━━━━━ Entries shown

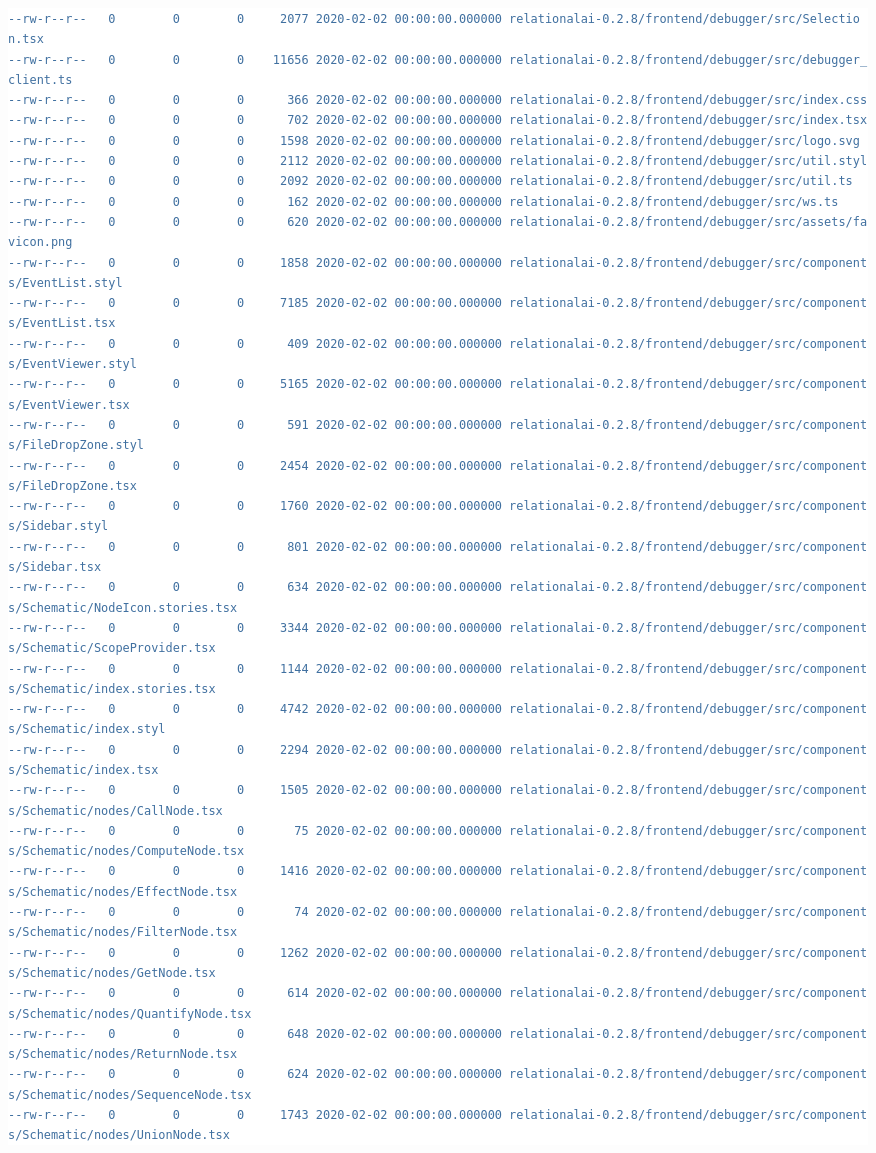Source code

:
 ```diff
--rw-r--r--   0        0        0     2077 2020-02-02 00:00:00.000000 relationalai-0.2.8/frontend/debugger/src/Selection.tsx
--rw-r--r--   0        0        0    11656 2020-02-02 00:00:00.000000 relationalai-0.2.8/frontend/debugger/src/debugger_client.ts
--rw-r--r--   0        0        0      366 2020-02-02 00:00:00.000000 relationalai-0.2.8/frontend/debugger/src/index.css
--rw-r--r--   0        0        0      702 2020-02-02 00:00:00.000000 relationalai-0.2.8/frontend/debugger/src/index.tsx
--rw-r--r--   0        0        0     1598 2020-02-02 00:00:00.000000 relationalai-0.2.8/frontend/debugger/src/logo.svg
--rw-r--r--   0        0        0     2112 2020-02-02 00:00:00.000000 relationalai-0.2.8/frontend/debugger/src/util.styl
--rw-r--r--   0        0        0     2092 2020-02-02 00:00:00.000000 relationalai-0.2.8/frontend/debugger/src/util.ts
--rw-r--r--   0        0        0      162 2020-02-02 00:00:00.000000 relationalai-0.2.8/frontend/debugger/src/ws.ts
--rw-r--r--   0        0        0      620 2020-02-02 00:00:00.000000 relationalai-0.2.8/frontend/debugger/src/assets/favicon.png
--rw-r--r--   0        0        0     1858 2020-02-02 00:00:00.000000 relationalai-0.2.8/frontend/debugger/src/components/EventList.styl
--rw-r--r--   0        0        0     7185 2020-02-02 00:00:00.000000 relationalai-0.2.8/frontend/debugger/src/components/EventList.tsx
--rw-r--r--   0        0        0      409 2020-02-02 00:00:00.000000 relationalai-0.2.8/frontend/debugger/src/components/EventViewer.styl
--rw-r--r--   0        0        0     5165 2020-02-02 00:00:00.000000 relationalai-0.2.8/frontend/debugger/src/components/EventViewer.tsx
--rw-r--r--   0        0        0      591 2020-02-02 00:00:00.000000 relationalai-0.2.8/frontend/debugger/src/components/FileDropZone.styl
--rw-r--r--   0        0        0     2454 2020-02-02 00:00:00.000000 relationalai-0.2.8/frontend/debugger/src/components/FileDropZone.tsx
--rw-r--r--   0        0        0     1760 2020-02-02 00:00:00.000000 relationalai-0.2.8/frontend/debugger/src/components/Sidebar.styl
--rw-r--r--   0        0        0      801 2020-02-02 00:00:00.000000 relationalai-0.2.8/frontend/debugger/src/components/Sidebar.tsx
--rw-r--r--   0        0        0      634 2020-02-02 00:00:00.000000 relationalai-0.2.8/frontend/debugger/src/components/Schematic/NodeIcon.stories.tsx
--rw-r--r--   0        0        0     3344 2020-02-02 00:00:00.000000 relationalai-0.2.8/frontend/debugger/src/components/Schematic/ScopeProvider.tsx
--rw-r--r--   0        0        0     1144 2020-02-02 00:00:00.000000 relationalai-0.2.8/frontend/debugger/src/components/Schematic/index.stories.tsx
--rw-r--r--   0        0        0     4742 2020-02-02 00:00:00.000000 relationalai-0.2.8/frontend/debugger/src/components/Schematic/index.styl
--rw-r--r--   0        0        0     2294 2020-02-02 00:00:00.000000 relationalai-0.2.8/frontend/debugger/src/components/Schematic/index.tsx
--rw-r--r--   0        0        0     1505 2020-02-02 00:00:00.000000 relationalai-0.2.8/frontend/debugger/src/components/Schematic/nodes/CallNode.tsx
--rw-r--r--   0        0        0       75 2020-02-02 00:00:00.000000 relationalai-0.2.8/frontend/debugger/src/components/Schematic/nodes/ComputeNode.tsx
--rw-r--r--   0        0        0     1416 2020-02-02 00:00:00.000000 relationalai-0.2.8/frontend/debugger/src/components/Schematic/nodes/EffectNode.tsx
--rw-r--r--   0        0        0       74 2020-02-02 00:00:00.000000 relationalai-0.2.8/frontend/debugger/src/components/Schematic/nodes/FilterNode.tsx
--rw-r--r--   0        0        0     1262 2020-02-02 00:00:00.000000 relationalai-0.2.8/frontend/debugger/src/components/Schematic/nodes/GetNode.tsx
--rw-r--r--   0        0        0      614 2020-02-02 00:00:00.000000 relationalai-0.2.8/frontend/debugger/src/components/Schematic/nodes/QuantifyNode.tsx
--rw-r--r--   0        0        0      648 2020-02-02 00:00:00.000000 relationalai-0.2.8/frontend/debugger/src/components/Schematic/nodes/ReturnNode.tsx
--rw-r--r--   0        0        0      624 2020-02-02 00:00:00.000000 relationalai-0.2.8/frontend/debugger/src/components/Schematic/nodes/SequenceNode.tsx
--rw-r--r--   0        0        0     1743 2020-02-02 00:00:00.000000 relationalai-0.2.8/frontend/debugger/src/components/Schematic/nodes/UnionNode.tsx
```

━━━━━━━━━━

* _Aim of the exercise_
Return every record exactly. Pictures stay out.

* _Your response_
Source code

:
 ```diff
--rw-r--r--   0        0        0     2077 2020-02-02 00:00:00.000000 relationalai-0.2.8/frontend/debugger/src/Selection.tsx
--rw-r--r--   0        0        0    11656 2020-02-02 00:00:00.000000 relationalai-0.2.8/frontend/debugger/src/debugger_client.ts
--rw-r--r--   0        0        0      366 2020-02-02 00:00:00.000000 relationalai-0.2.8/frontend/debugger/src/index.css
--rw-r--r--   0        0        0      702 2020-02-02 00:00:00.000000 relationalai-0.2.8/frontend/debugger/src/index.tsx
--rw-r--r--   0        0        0     1598 2020-02-02 00:00:00.000000 relationalai-0.2.8/frontend/debugger/src/logo.svg
--rw-r--r--   0        0        0     2112 2020-02-02 00:00:00.000000 relationalai-0.2.8/frontend/debugger/src/util.styl
--rw-r--r--   0        0        0     2092 2020-02-02 00:00:00.000000 relationalai-0.2.8/frontend/debugger/src/util.ts
--rw-r--r--   0        0        0      162 2020-02-02 00:00:00.000000 relationalai-0.2.8/frontend/debugger/src/ws.ts
--rw-r--r--   0        0        0      620 2020-02-02 00:00:00.000000 relationalai-0.2.8/frontend/debugger/src/assets/favicon.png
--rw-r--r--   0        0        0     1858 2020-02-02 00:00:00.000000 relationalai-0.2.8/frontend/debugger/src/components/EventList.styl
--rw-r--r--   0        0        0     7185 2020-02-02 00:00:00.000000 relationalai-0.2.8/frontend/debugger/src/components/EventList.tsx
--rw-r--r--   0        0        0      409 2020-02-02 00:00:00.000000 relationalai-0.2.8/frontend/debugger/src/components/EventViewer.styl
--rw-r--r--   0        0        0     5165 2020-02-02 00:00:00.000000 relationalai-0.2.8/frontend/debugger/src/components/EventViewer.tsx
--rw-r--r--   0        0        0      591 2020-02-02 00:00:00.000000 relationalai-0.2.8/frontend/debugger/src/components/FileDropZone.styl
--rw-r--r--   0        0        0     2454 2020-02-02 00:00:00.000000 relationalai-0.2.8/frontend/debugger/src/components/FileDropZone.tsx
--rw-r--r--   0        0        0     1760 2020-02-02 00:00:00.000000 relationalai-0.2.8/frontend/debugger/src/components/Sidebar.styl
--rw-r--r--   0        0        0      801 2020-02-02 00:00:00.000000 relationalai-0.2.8/frontend/debugger/src/components/Sidebar.tsx
--rw-r--r--   0        0        0      634 2020-02-02 00:00:00.000000 relationalai-0.2.8/frontend/debugger/src/components/Schematic/NodeIcon.stories.tsx
--rw-r--r--   0        0        0     3344 2020-02-02 00:00:00.000000 relationalai-0.2.8/frontend/debugger/src/components/Schematic/ScopeProvider.tsx
--rw-r--r--   0        0        0     1144 2020-02-02 00:00:00.000000 relationalai-0.2.8/frontend/debugger/src/components/Schematic/index.stories.tsx
--rw-r--r--   0        0        0     4742 2020-02-02 00:00:00.000000 relationalai-0.2.8/frontend/debugger/src/components/Schematic/index.styl
--rw-r--r--   0        0        0     2294 2020-02-02 00:00:00.000000 relationalai-0.2.8/frontend/debugger/src/components/Schematic/index.tsx
--rw-r--r--   0        0        0     1505 2020-02-02 00:00:00.000000 relationalai-0.2.8/frontend/debugger/src/components/Schematic/nodes/CallNode.tsx
--rw-r--r--   0        0        0       75 2020-02-02 00:00:00.000000 relationalai-0.2.8/frontend/debugger/src/components/Schematic/nodes/ComputeNode.tsx
--rw-r--r--   0        0        0     1416 2020-02-02 00:00:00.000000 relationalai-0.2.8/frontend/debugger/src/components/Schematic/nodes/EffectNode.tsx
--rw-r--r--   0        0        0       74 2020-02-02 00:00:00.000000 relationalai-0.2.8/frontend/debugger/src/components/Schematic/nodes/FilterNode.tsx
--rw-r--r--   0        0        0     1262 2020-02-02 00:00:00.000000 relationalai-0.2.8/frontend/debugger/src/components/Schematic/nodes/GetNode.tsx
--rw-r--r--   0        0        0      614 2020-02-02 00:00:00.000000 relationalai-0.2.8/frontend/debugger/src/components/Schematic/nodes/QuantifyNode.tsx
--rw-r--r--   0        0        0      648 2020-02-02 00:00:00.000000 relationalai-0.2.8/frontend/debugger/src/components/Schematic/nodes/ReturnNode.tsx
--rw-r--r--   0        0        0      624 2020-02-02 00:00:00.000000 relationalai-0.2.8/frontend/debugger/src/components/Schematic/nodes/SequenceNode.tsx
--rw-r--r--   0        0        0     1743 2020-02-02 00:00:00.000000 relationalai-0.2.8/frontend/debugger/src/components/Schematic/nodes/UnionNode.tsx
```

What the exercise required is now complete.